Fund Management

Retaining Tech Edge Is Top Priority For US Investment Firms – Study

Tom Burroughes, Group Editor, June 2, 2022


Perhaps unsurprisingly when so many areas have been affected by technology amid the pandemic, a study finds that investment firms give top priority to keeping ahead of the digital game.

The vast majority of investment firms with more than $1 billion of assets under management say that maintaining a technological edge is a top priority for their business, highlighting how digitalization of the wealth sector continues apace.

A report by Bite Investments, issued in association with Mergermarket, has found that enhanced data access and operational efficiencies are the main drivers for digitalization among investment firms. 

It also found that in the $1.0 billion-plus AuM category, 90 per cent of firms agreed that keeping ahead of the game in regard to technological capabilities at their organization is a top priority. 

The study – entitled The Tech’s Factor: The digitalization of private markets in 2022 and beyond – surveyed 80 US senior executives from middle market, boutique funds, and asset managers, polling their views in the final quarter of 2021. 

“Investors are arguably the most important part of the private capital ecosystem. Therefore, catering to their desires and demands is an absolute priority for alternative asset managers. Digital adoption is needed to help enhance this client onboarding,” William Rudebeck, CEO Bite Investments, said. “There are great expectations for digital growth. We found that big firms are much further along in terms of digital adoption and how this will be applied to their value chains. This means that smaller firms can still capitalize on a first-mover advantage among peers,” John West, managing editor, EMEA at Mergermarket, said. 

“The pandemic has been a catalyst for digital adoption in the private capital industry. But regardless of what happens with Covid-19, the realized benefits of this change are here to stay. We are not going back to the old ways of doing business,” Rudebeck added.
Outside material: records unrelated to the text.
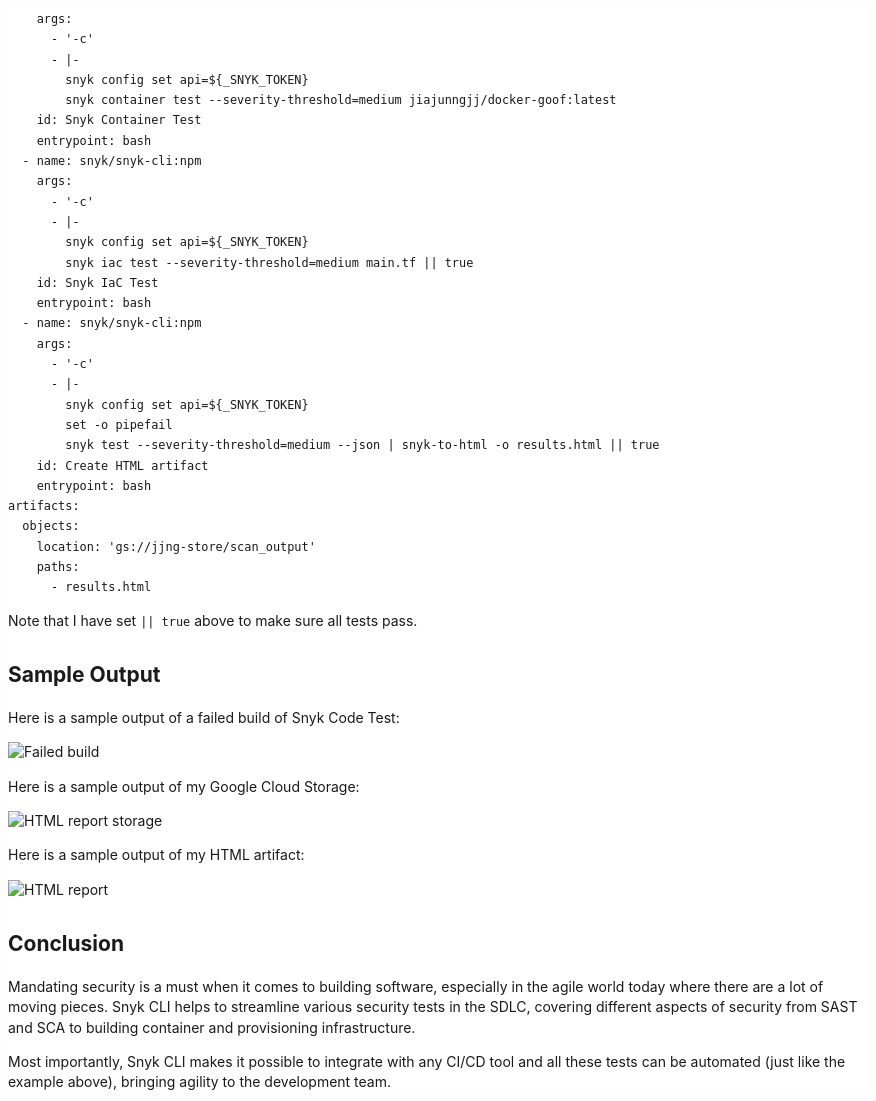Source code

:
 ```
    args:
      - '-c'
      - |-
        snyk config set api=${_SNYK_TOKEN}
        snyk container test --severity-threshold=medium jiajunngjj/docker-goof:latest
    id: Snyk Container Test
    entrypoint: bash
  - name: snyk/snyk-cli:npm
    args:
      - '-c'
      - |-
        snyk config set api=${_SNYK_TOKEN}
        snyk iac test --severity-threshold=medium main.tf || true
    id: Snyk IaC Test
    entrypoint: bash
  - name: snyk/snyk-cli:npm
    args:
      - '-c'
      - |-
        snyk config set api=${_SNYK_TOKEN}
        set -o pipefail
        snyk test --severity-threshold=medium --json | snyk-to-html -o results.html || true
    id: Create HTML artifact
    entrypoint: bash
artifacts:
  objects:
    location: 'gs://jjng-store/scan_output'
    paths:
      - results.html
```
Note that I have set `|| true` above to make sure all tests pass.


## Sample Output
Here is a sample output of a failed build of Snyk Code Test:

![Failed build](https://user-images.githubusercontent.com/25560159/147050780-e81c535b-0178-4a30-ab40-8c43acc7874f.png)

Here is a sample output of my Google Cloud Storage:

![HTML report storage](https://user-images.githubusercontent.com/25560159/147051058-23a77950-92bd-40b2-8105-eb5e03d98adf.png)

Here is a sample output of my HTML artifact:

![HTML report](https://user-images.githubusercontent.com/25560159/147051128-4044c783-9383-4949-89c0-1cb997ab847e.png)

## Conclusion
Mandating security is a must when it comes to building software, especially in the agile world today where there are a lot of moving pieces. Snyk CLI helps to streamline various security tests in the SDLC, covering different
aspects of security from SAST and SCA to building container and provisioning infrastructure. 

Most importantly, Snyk CLI makes it possible to integrate with any CI/CD tool and all these tests can be automated (just like the example above), bringing agility to the development team.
More than three-quarters (80 per cent) of larger firms expect to make external digital investments (such as to advisors and services providers) north of $1 million, with 33 per cent anticipating investments of between $5 million and $10 million. Smaller firms with AuM of less than $1 billion expect to make commensurately smaller investments into external digital investments.

Portfolio/fund management and analysis, and investor profiles ranked first as firms’ top digital priorities. Larger firms also identified that digitalization of investments will improve investor onboarding, relationship management and communication, whereas smaller firms listed due diligence as a top business function to digitalize.

Cloud/Software-as-a-Service (SaaS) will have the largest impact on how private equity firms operate over the next ten years, the study found. 

Third-party service providers are used for a wide variety of services. The size of the company often dictates the services needed and prioritized. For example, 81 per cent of larger firms use a specialist third-party software service provider for their due diligence. However, smaller firms are more likely than larger ones to say that they currently use third parties for their portfolio/fund management, analysis, and investor profiles.